Causal Insights for Learning Paths in Education

In this competition, participants will address two fundamental causal challenges in machine learning in the context of education using time-series data. The first is to identify the causal relationships between different constructs, where a construct is defined as the smallest element of learning. The second challenge is to predict the impact of learning one construct on the ability to answer questions on other constructs. Addressing these challenges will enable optimisation of students' knowledge acquisition, which can be deployed in a real edtech solution impacting millions of students. Participants will run these tasks in an idealised environment with synthetic data and a real-world scenario with evaluation data collected from a series of A/B tests.

Enter now on the competition website!


Tasks

Task 1: Relationship discovery for constructs over time using synthetic time-series data

Task 2: Teaching effectiveness inference using synthetic time-series data

Task 3: Relationship discovery for constructs over time using real-world time-series data

Task 4: Teaching effectiveness inference using real-world time-series data


Team

Craig Barton is the Head of Education at Eedi.

Wenbo Gong is a Researcher at the Machine intelligence group at Microsoft Research Cambridge (MSRC), UK.

Nick Pawlowski is a Senior Researcher at the Machine intelligence  group at Microsoft Research Cambridge (MSRC), UK.

Digory Smith is a Data Scientist at Eedi.

Zichao Wang is a Ph.D. student in Electrical and Computer Engineering at Rice University.

Joel Jennings is a Senior Researcher at the Machine intelligence group at Microsoft Research Cambridge (MSRC), UK.

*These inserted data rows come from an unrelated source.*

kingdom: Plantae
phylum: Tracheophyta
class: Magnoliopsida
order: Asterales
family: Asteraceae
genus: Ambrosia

Simon Woodhead is Head of Research at Eedi.

Cheng Zhang is a Principal Researcher at the Machine intelligence group at Microsoft Research Cambridge (MSRC), UK.

Incentives

Eedi will provide a $5,000 cash prize for the competition. There will be $1,000 prizes awarded to the winning team for each task. In addition, a $1,000 prize for the overall winner across all tasks.

Schedule

June 27, 2022: Tasks 1 and 2 released.
July 27, 2022: Tasks 3 and 4 released.
October 15, 2022: Final submission deadline for all tasks.
November 15, 2022: Results announced, private leaderboards revealed, prize-winners notified.

Submissions will be automatically evaluated on all tasks at time of submission. There is no live/demonstration component to the competition.

A submission website will be released at the start of the competition.